The JUUL copycats that are flooding the market
What looks like a JUUL, operates like a JUUL, but isn’t a JUUL? One of the many copycat products that companies are selling to try to cash in on the profits of the top-selling e-cigarette JUUL, which has caused major concerns because of its popularity among youth and widespread use in schools.
There are so many new devices that a social media account dedicated to e-cigarettes and vaping devices, Salt Porn, posted in May, “It feels like there is a new pod system released every day and we receive tons of them … So many in fact that there is no way we can review them all.” These products are not only putting a generation of youth at risk of nicotine addiction, but they appear to be breaking the law.
The Food and Drug Administration prohibits new e-cigarettes that were not already on the market as of Aug. 8, 2016 from being commercially marketed, unless they are granted an order permitting them to be.

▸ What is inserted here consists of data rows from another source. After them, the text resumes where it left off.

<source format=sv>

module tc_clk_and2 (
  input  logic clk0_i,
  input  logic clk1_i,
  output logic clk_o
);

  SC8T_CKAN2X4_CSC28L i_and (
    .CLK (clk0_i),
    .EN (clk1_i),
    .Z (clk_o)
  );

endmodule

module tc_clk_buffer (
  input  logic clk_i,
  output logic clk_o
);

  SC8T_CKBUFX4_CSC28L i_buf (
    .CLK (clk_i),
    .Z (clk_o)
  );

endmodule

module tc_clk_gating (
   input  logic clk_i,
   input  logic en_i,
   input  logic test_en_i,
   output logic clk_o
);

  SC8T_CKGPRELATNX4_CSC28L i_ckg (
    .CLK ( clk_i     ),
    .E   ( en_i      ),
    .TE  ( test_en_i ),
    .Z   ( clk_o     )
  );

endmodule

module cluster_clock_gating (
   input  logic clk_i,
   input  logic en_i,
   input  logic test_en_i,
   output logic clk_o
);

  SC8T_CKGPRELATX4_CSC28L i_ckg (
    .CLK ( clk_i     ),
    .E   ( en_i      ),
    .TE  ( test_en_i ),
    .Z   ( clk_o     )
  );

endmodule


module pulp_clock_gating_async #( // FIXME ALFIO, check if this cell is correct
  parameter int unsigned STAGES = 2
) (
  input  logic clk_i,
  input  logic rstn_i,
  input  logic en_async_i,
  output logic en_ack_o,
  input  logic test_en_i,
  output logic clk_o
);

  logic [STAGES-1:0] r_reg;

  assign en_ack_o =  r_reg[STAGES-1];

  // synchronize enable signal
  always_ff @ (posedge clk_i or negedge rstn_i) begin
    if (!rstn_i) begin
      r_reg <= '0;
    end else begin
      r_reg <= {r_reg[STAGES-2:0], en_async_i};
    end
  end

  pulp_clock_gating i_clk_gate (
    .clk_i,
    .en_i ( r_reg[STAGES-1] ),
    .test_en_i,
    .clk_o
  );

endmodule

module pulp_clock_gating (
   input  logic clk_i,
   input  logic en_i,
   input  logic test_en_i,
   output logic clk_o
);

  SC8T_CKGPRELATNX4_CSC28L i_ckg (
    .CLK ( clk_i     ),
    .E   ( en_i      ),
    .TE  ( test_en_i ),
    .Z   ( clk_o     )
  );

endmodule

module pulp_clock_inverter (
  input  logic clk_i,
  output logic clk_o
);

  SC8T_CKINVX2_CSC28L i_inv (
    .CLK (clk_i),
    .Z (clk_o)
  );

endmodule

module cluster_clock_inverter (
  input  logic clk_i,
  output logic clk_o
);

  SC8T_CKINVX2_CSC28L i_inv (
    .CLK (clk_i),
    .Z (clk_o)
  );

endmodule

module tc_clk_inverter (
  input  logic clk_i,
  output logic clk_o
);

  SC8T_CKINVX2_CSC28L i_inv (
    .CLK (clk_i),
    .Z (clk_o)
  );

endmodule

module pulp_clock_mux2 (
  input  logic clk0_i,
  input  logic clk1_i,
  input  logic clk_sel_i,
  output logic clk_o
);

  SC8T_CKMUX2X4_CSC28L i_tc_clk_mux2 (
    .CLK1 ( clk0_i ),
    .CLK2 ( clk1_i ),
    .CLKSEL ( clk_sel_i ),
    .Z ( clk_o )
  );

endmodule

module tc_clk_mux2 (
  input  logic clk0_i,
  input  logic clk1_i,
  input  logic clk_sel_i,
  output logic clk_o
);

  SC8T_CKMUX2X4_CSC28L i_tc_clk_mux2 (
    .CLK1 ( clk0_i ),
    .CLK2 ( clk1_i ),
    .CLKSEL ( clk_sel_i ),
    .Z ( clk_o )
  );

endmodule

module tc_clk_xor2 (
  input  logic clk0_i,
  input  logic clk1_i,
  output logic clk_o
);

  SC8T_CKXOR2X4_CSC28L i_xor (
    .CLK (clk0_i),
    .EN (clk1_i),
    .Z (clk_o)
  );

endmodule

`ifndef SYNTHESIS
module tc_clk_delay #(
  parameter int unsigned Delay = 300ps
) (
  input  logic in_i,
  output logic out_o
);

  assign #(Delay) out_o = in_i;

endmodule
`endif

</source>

As a letter to FDA Commissioner Scott Gottlieb from the Campaign for Tobacco-Free Kids, Truth Initiative® and five other public health and medical organizations points out, companies have introduced many new e-cigarette products without any evidence that they have filed premarket applications or received a marketing order from the FDA. The groups are urging the agency to stop the sale of these new products.

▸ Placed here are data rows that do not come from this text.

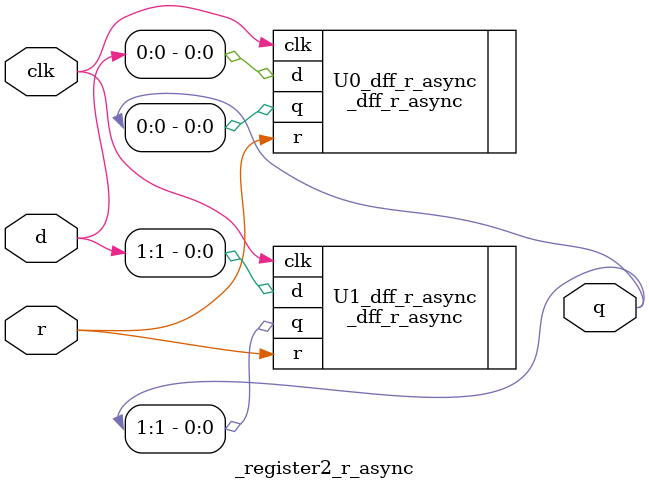
<source format=v>
module _register2_r_async(clk,r,d,q); // 2bit register
	input clk, r; // reset: active-low
	input [1:0] d;	//Current state
	output [1:0] q; //Next state
	
	_dff_r_async U0_dff_r_async(.d(d[0]),.clk(clk),.r(r),.q(q[0]));
	_dff_r_async U1_dff_r_async(.d(d[1]),.clk(clk),.r(r),.q(q[1]));
	
endmodule
</source>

“Despite this clear legal requirement, manufacturers of e-cigarette products have introduced new products at an alarming pace in total defiance of law, with no apparent concern for FDA enforcement,” the letter states. “Moreover, such products are being introduced at an accelerating rate, including a host of new products introduced subsequent to the explosive growth in youth use of JUUL.”
Launched in 2016, JUUL now accounts for 70.5 percent of the e-cigarette market share. The device looks like a flash drive, is rechargeable in a USB port and comes in an array of youth-appealing flavors, such as fruit medley, mango, cool cucumber and creme brulee. Some of these flavors also seem to be in violation of FDA rules because they appear to have been introduced after the agency’s deeming rule went into effect on Aug. 8, 2016, without FDA review.
While less toxic than combustible cigarettes, e-cigarettes can make youth more likely to use cigarettes and still contain toxins and the addictive chemical nicotine, which is harmful to adolescent brain development. The groups are pressing the FDA “to take quick and aggressive action to enforce the law before one or more of these products become the next JUUL phenomenon among our nation’s youth.”